* Supplied records:
--------------------------------------------------

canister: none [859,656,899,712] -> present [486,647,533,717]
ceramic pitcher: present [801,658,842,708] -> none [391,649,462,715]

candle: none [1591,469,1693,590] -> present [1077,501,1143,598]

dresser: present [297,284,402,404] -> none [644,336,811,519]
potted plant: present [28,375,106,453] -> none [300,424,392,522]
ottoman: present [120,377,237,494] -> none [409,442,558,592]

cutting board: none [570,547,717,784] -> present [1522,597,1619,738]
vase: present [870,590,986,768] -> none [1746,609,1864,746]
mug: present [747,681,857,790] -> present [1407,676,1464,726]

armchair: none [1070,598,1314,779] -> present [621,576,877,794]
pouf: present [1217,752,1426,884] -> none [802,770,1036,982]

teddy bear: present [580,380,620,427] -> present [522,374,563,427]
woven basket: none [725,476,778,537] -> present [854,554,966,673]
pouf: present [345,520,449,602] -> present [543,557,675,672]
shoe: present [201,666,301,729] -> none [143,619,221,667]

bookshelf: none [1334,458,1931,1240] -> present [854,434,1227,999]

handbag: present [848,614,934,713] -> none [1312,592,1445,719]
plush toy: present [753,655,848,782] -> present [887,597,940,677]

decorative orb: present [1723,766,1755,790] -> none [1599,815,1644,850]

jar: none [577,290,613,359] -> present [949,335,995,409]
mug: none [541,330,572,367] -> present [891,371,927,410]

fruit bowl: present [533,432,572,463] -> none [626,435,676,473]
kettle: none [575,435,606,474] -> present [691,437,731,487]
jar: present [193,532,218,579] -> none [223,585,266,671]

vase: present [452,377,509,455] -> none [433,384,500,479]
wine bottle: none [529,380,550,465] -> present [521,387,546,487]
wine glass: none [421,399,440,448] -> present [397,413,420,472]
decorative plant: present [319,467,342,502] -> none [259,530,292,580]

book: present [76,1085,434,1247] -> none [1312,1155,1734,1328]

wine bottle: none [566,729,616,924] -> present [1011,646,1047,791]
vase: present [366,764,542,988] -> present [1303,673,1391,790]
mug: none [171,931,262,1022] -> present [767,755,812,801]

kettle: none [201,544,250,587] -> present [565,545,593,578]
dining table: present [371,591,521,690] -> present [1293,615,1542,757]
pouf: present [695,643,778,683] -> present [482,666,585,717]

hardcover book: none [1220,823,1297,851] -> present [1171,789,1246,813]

--------------------------------------------------

* Directions for this task: The string "decorative" shows up in some lines of the listing. Copy each such line.

* Response area:
decorative orb: present [1723,766,1755,790] -> none [1599,815,1644,850]
decorative plant: present [319,467,342,502] -> none [259,530,292,580]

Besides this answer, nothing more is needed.